An inventor himself, Boston's John Taplin, the Super Soaper savior, casts a jaundiced eye at some of the big-money R&D deals being executed on the West Coast for high-tech companies. He thinks investors are so mesmerized by the technology mystique that they hand over their money like robotic sheep. "People who put their money into the Trilogy deal to build a supercomputer are taking more of a flyer than the people who invested in the Super Soaper," Taplin asserts. "Just because it's high-tech doesn't mean they'll end up with a marketable product." Indeed, some analysts of big high-tech R&D financing anticipate that such companies might relegate their more questionable product lines to R&D partnerships, while keeping predictably profitable projects for themselves.
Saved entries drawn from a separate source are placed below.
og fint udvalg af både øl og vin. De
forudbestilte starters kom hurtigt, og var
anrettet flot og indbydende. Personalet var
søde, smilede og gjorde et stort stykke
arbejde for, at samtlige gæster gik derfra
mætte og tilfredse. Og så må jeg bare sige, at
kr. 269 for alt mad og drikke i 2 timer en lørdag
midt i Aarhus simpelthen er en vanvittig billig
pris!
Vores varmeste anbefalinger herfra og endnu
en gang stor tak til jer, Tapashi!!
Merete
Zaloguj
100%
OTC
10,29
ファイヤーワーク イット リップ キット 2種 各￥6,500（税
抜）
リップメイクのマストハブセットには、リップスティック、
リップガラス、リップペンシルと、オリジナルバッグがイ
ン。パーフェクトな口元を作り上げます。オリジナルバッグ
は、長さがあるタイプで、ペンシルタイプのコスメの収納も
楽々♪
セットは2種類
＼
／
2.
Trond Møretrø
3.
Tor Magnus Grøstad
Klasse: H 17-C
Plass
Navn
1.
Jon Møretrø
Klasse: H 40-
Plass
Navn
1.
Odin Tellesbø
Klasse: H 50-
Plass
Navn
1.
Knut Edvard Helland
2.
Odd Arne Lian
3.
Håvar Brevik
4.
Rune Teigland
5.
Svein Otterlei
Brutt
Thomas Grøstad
Taplin, of the Taplin & Montle Development Fund, finds that certain entrepreneurs don't need the hefty sums that venture capitalists insist they take. Rather than inflate the requirements to take in the half-million dollars that Michael Kennedy, the dog washer's inventor, was initially offered through a venture firm, Kennedy brought Taplin & Montle a 48-page business plan he had prepared. The financiers were impressed, and matched Kennedy with some interested partners. Thus Kennedy proceeded without a hitch -- and without giving away any business ownership. (He since has raised another $50,000 through an equity placement with friends.) Of the 17 area banks that had turned him down, Kennedy only remarks, "The banks in Boston are too conservative."

Taplin & Montle represent what might be called the unglamorous path that some R&D partnership financings have taken. As unlikely as the products they're considering -- a reclosable bag for potato chips, a higher-protein-yielding bean -- may strike technocrats, their trend is definitely up as well. In 1981, Taplin & Montle arranged 2 deals for a total of $350,000. In 1982, they expect to enter into 10 more deals totaling $2.5 million.
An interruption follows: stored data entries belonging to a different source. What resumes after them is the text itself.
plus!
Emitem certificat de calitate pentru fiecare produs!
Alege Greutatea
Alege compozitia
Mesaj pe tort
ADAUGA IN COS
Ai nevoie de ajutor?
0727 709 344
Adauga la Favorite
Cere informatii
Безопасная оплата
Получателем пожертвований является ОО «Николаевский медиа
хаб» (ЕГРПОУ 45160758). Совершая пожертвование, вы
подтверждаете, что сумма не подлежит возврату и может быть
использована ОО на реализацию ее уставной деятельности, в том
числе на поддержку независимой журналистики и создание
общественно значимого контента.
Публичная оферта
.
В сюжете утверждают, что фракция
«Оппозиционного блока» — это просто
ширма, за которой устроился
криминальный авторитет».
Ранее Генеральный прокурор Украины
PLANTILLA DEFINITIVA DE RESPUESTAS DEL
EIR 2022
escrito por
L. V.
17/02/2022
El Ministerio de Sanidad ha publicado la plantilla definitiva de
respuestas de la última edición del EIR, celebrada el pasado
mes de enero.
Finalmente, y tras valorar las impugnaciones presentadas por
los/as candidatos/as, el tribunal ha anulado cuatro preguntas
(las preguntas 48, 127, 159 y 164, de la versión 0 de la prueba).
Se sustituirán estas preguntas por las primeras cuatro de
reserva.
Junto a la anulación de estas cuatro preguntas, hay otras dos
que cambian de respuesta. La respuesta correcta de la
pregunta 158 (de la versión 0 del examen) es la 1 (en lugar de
While a properly constructed research and development limited partnership can be what statisticians term a win/win situation -- and at the same time foster jobs and productivity in the overall economy -- a carelessly done arrangement can end up with both sides losing. Investors must be alert to possible tax complications even if there is no leveraging involved. The IRS is currently examining 1,800 tax returns claiming R&D partnership deductions. A number of deductions have been disallowed "because it is obvious that the money was not being used to develop anything new," an IRS spokesperson reports. "We call this reinventing the wheel." Tax accountants recommend that the sponsor company keep detailed records so that R&D expenses can be substantiated. And the IRS, as well as the SEC, may look askance on certain prearranged buy-back provisions, and may require that the income realized from them be treated as ordinary income, rather than capital gains. For these and other areas, such as stock option conversion, it's hard to tell how tolerant the IRS will remain. The most sensible precaution for an investor in this regard is that he have a sharp tax adviser.
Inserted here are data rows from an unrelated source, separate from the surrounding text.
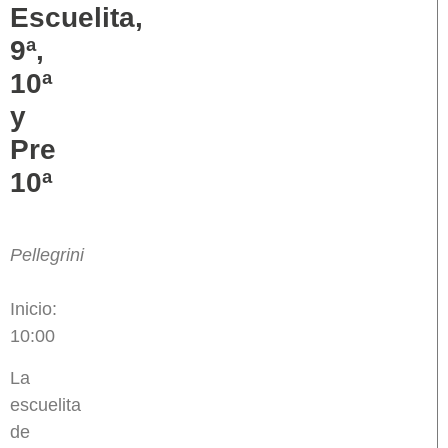
Escuelita,
9ª,
10ª
y
Pre
10ª
Pellegrini
Inicio:
10:00
La
escuelita
de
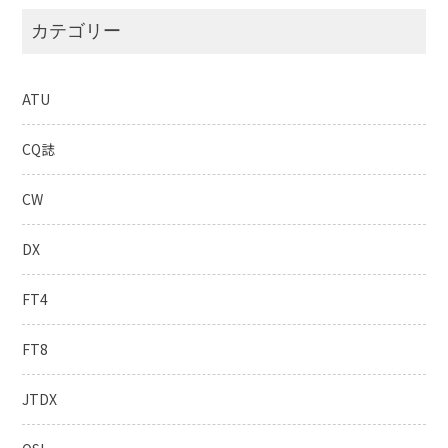
カテゴリー
ATU
CQ誌
CW
DX
FT4
FT8
JTDX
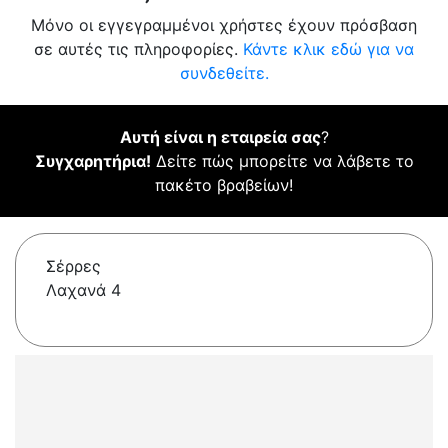
Μόνο οι εγγεγραμμένοι χρήστες έχουν πρόσβαση
σε αυτές τις πληροφορίες.
Κάντε κλικ εδώ για να
συνδεθείτε.
Αυτή είναι η εταιρεία σας
?
Συγχαρητήρια!
Δείτε πώς μπορείτε να λάβετε το
πακέτο βραβείων!
Σέρρες
Λαχανά 4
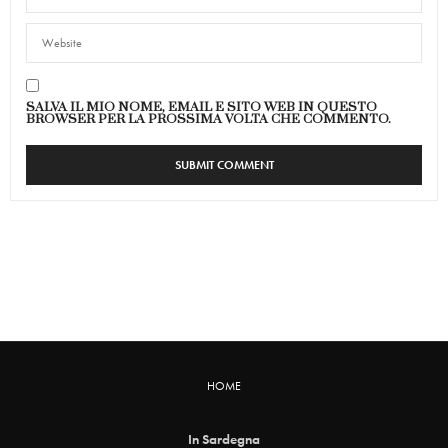
SALVA IL MIO NOME, EMAIL E SITO WEB IN QUESTO
BROWSER PER LA PROSSIMA VOLTA CHE COMMENTO.
HOME
In Sardegna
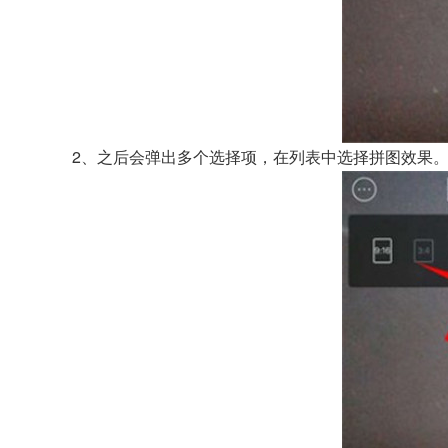
2、之后会弹出多个选择项，在列表中选择拼图效果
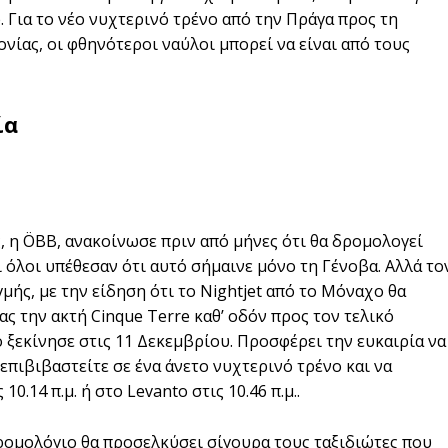
e. Για το νέο νυχτερινό τρένο από την Πράγα προς τη
νίας, οι φθηνότεροι ναύλοι μπορεί να είναι από τους
ία
, η ÖBB, ανακοίνωσε πριν από μήνες ότι θα δρομολογεί
ι όλοι υπέθεσαν ότι αυτό σήμαινε μόνο τη Γένοβα. Αλλά το
μής, με την είδηση ότι το Nightjet από το Μόναχο θα
ς την ακτή Cinque Terre καθ’ οδόν προς τον τελικό
ο ξεκίνησε στις 11 Δεκεμβρίου. Προσφέρει την ευκαιρία να
επιβιβαστείτε σε ένα άνετο νυχτερινό τρένο και να
0.14 π.μ. ή στο Levanto στις 10.46 π.μ..
ρομολόγιο θα προσελκύσει σίγουρα τους ταξιδιώτες που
Most partnership analysts, however, point out that the best investor protection comes from focusing on the merits of the project itself, rather than its taxsheltering aspects. Since R&D deals invariably are more complicated than, say, initial public offerings, an investor should read the prospectus all the more carefully, should thoroughly investigate the risks involved, and should assure him- or herself that the general partner (an independent, rather than sponsor-affiliated, general partner is preferable in this regard) has carefully appraised the prospects for success.

Despite proliferating precautions, the formula for a foolproof R&D deal from either side of the aisle has yet to be discovered. For both, the sagest piece of advice comes from Kokesh: If you don't know what you're doing, don't do it.